Zagano's scholarship and work as a theologian has been recognized by both awards and critical engagement. She received "Layperson of the Year" award from Voice of the Faithful in 2012. She received the Isaac Hecker Award for Social Justice from the Paulist Center of Boston in 2014. Two years later, in 2016, Pope Francis appointed Zagano to the Papal Study Commission on the Women's Diaconate. Prior to disputing with her ideas, Crisis Magazine described Zagano as "one of the most high-ranking feminists in the Catholic Church" in 2019.

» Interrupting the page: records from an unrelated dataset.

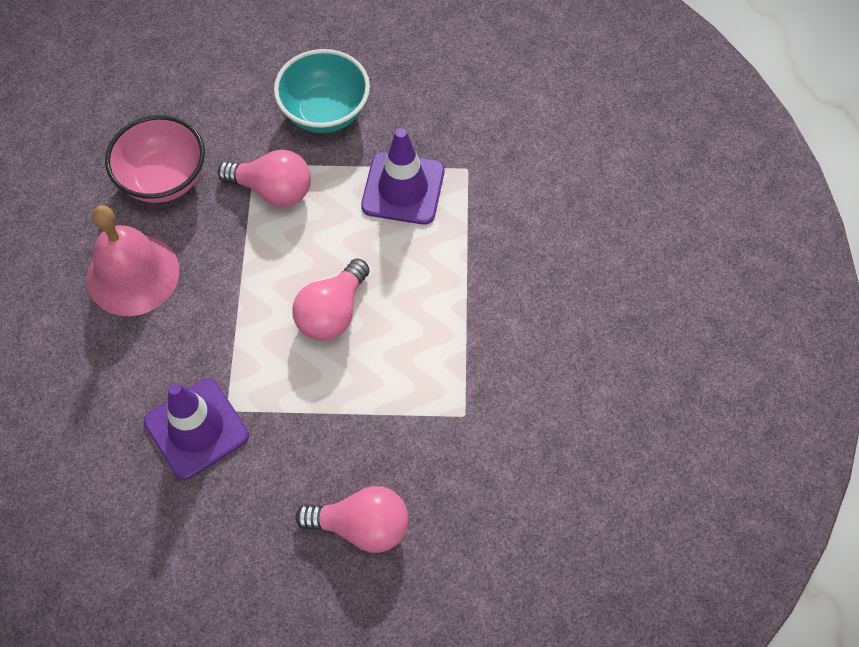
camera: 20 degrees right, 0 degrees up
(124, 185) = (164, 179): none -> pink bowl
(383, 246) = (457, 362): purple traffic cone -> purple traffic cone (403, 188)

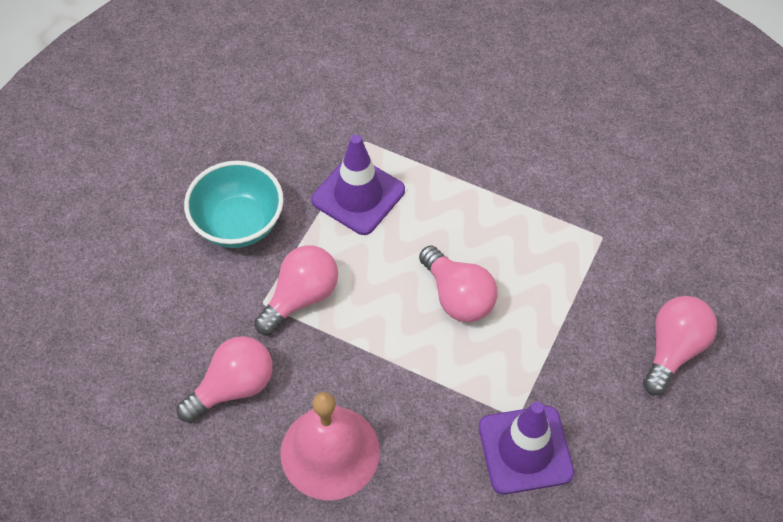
camera: 65 degrees left, 5 degrees down
(164, 179) = (233, 387): pink bowl -> pink light bulb

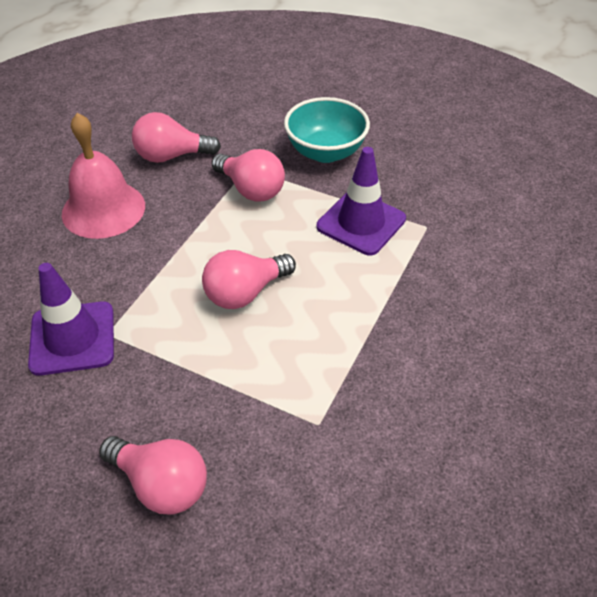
camera: 90 degrees right, 10 degrees down
(233, 387) = (171, 156): pink light bulb -> pink light bulb turned 120 degrees clockwise

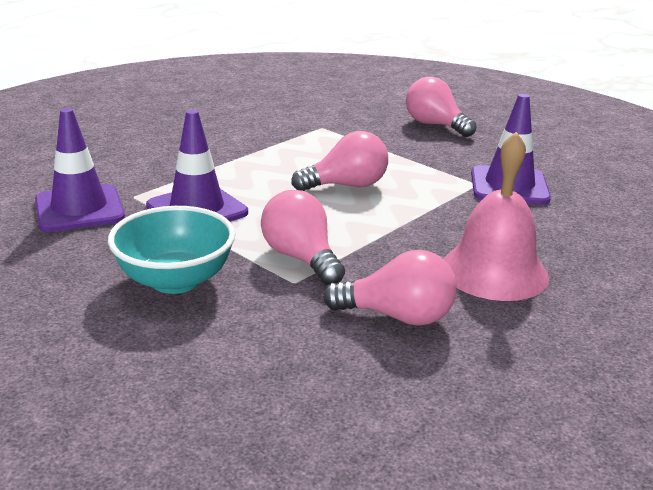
camera: 165 degrees left, 20 degrees down
(452, 200) = (79, 209): none -> purple traffic cone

Zagano's career also includes over 30 years as public affairs office in the U.S. Navy Reserve. She retired from the Navy Reserve at the rank of Commander.

Beginning in 2008, she has regularly donated her papers to the Women and Leadership Archives of Loyola University Chicago.

==Publications==

Zagano's publications include:
- Woman to Woman: An Anthology of Women's Spiritualities, 1993, editor. ISBN 9780814650257.
- On Prayer: A Letter to My Godson, 1994. ISBN 9780764807954.
- Ita Ford: Missionary Martyr, 1996. ISBN 9780809136636.
- The Exercise of the Primacy: Continuing the Dialogue, 1998, co-editor. ISBN 9780824517441.
- Things New and Old: Essays on the Theology of Elizabeth A. Johnson, 1999, co-editor.
- Twentieth-Century Apostles: Christian Spirituality in Action, 1999.
- Holy Saturday: An Argument for the Restoration of the Female Diaconate in the Catholic Church, 2000; Catholic Press Association Book Award; 2002 College Theology Society Book Award. ISBN 978-0-8245-2163-9
- Dorothy Day, 2003, editor.
- Called to Serve: A Spirituality for Deacons, 2004.
- The Dominican Tradition: Spirituality in History, 2006, co-editor.
- Women & Catholicism: Gender, Communion, and Authority, 2011; Catholic Press Association Book Award in category B15, "Gender issues".
- Women Deacons: Past, Present, Future, 2011, with Gary Macy and William T. Ditewig.
- Women in Ministry: Emerging Questions about the Diaconate, 2012.
- Mysticism and the Spiritual Quest: A Crosscultural Anthology, 2013.
- Ordination of Women to the Diaconate in the Eastern Churches: Essays by Cipriano Vagaggini, 2013, editor and translator.
- Sacred Silence: Daily Meditations for Lent, 2014, 2024.
- In the Image of Christ: Essays on Being Catholic and Female, 2015.
- Women Deacons? Essays with Answers, 2016, editor and translator. Catholic Press Association Book Award in category B15, "Gender issues".
- The Light of the World: Daily Meditations for Advent, 2016.
- Women: Icons of Christ, 2020, Catholic Media Association Book Award for 2021 in Gender Issues-Inclusion in the Church category
- Elizabeth Visits the Abbey, 2022
- Just Church: Catholic Social Teaching, Synodality, and Women, 2023.